* **What is expected**
Set down exactly the lines in the records below that run from the line with "Layanan Massage panggilan" to the line with "memberikan layanan berupa tambahan kerokan.", inclusive, and nothing more.

::: Working data

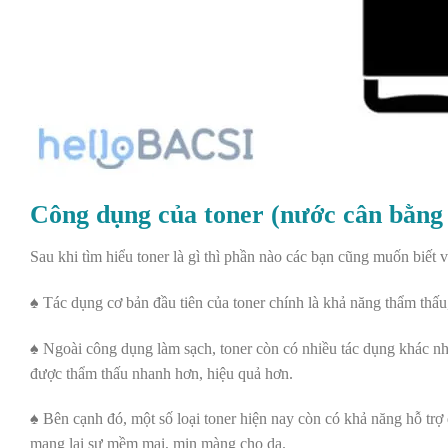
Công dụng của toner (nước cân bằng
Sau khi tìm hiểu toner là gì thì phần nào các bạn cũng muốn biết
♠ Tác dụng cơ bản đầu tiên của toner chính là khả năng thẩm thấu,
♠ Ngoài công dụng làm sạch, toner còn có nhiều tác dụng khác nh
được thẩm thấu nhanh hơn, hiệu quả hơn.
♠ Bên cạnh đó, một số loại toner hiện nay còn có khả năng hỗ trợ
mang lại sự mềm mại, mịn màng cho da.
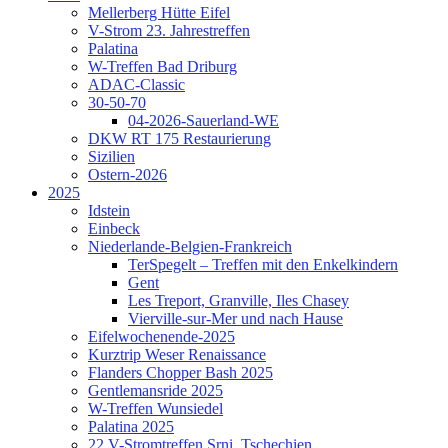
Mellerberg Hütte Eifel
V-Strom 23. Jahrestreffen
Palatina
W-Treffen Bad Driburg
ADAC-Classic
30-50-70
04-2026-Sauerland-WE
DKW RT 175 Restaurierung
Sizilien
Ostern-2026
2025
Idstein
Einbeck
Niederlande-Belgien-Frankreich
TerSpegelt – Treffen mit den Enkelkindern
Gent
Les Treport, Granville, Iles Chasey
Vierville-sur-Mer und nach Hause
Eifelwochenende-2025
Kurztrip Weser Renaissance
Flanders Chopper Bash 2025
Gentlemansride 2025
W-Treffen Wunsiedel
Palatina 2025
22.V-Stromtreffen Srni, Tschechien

::::::
::: Working data

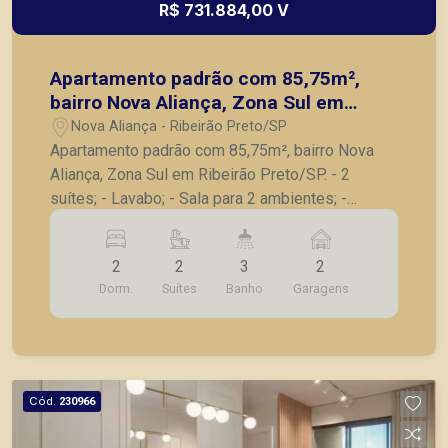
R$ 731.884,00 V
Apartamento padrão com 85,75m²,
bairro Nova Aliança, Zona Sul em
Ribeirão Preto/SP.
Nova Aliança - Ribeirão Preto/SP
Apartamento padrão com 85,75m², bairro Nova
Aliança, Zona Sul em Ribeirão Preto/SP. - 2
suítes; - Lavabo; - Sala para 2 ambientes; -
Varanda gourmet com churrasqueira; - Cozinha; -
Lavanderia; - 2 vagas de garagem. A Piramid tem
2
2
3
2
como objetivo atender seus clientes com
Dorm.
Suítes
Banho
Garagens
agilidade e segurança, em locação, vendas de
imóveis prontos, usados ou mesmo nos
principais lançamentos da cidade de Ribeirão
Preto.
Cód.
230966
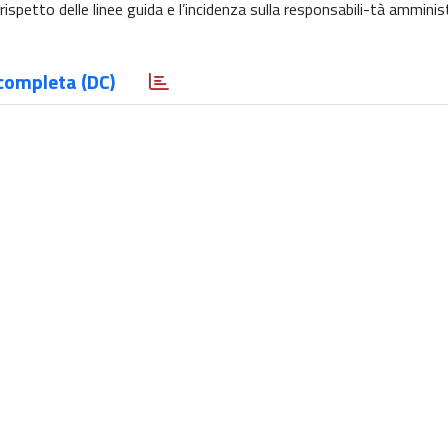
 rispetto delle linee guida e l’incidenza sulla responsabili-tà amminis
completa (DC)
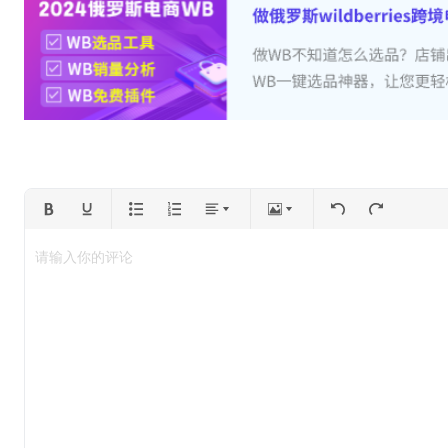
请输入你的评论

::::::
::: Working data

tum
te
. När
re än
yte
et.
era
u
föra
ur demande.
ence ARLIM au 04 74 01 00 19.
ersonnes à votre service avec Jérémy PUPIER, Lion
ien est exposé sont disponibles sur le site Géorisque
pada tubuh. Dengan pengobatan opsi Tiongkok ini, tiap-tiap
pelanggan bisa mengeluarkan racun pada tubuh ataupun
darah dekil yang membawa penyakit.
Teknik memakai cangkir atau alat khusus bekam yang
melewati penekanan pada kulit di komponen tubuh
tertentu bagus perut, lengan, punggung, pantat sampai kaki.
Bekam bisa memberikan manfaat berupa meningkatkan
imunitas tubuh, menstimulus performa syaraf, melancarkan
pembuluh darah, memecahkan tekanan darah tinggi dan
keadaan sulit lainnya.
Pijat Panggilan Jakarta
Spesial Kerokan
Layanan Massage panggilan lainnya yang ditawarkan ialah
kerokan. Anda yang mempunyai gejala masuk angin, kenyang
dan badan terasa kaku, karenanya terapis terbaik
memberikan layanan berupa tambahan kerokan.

::::::

* **Output for this task**
Layanan Massage panggilan lainnya yang ditawarkan ialah
kerokan. Anda yang mempunyai gejala masuk angin, kenyang
dan badan terasa kaku, karenanya terapis terbaik
memberikan layanan berupa tambahan kerokan.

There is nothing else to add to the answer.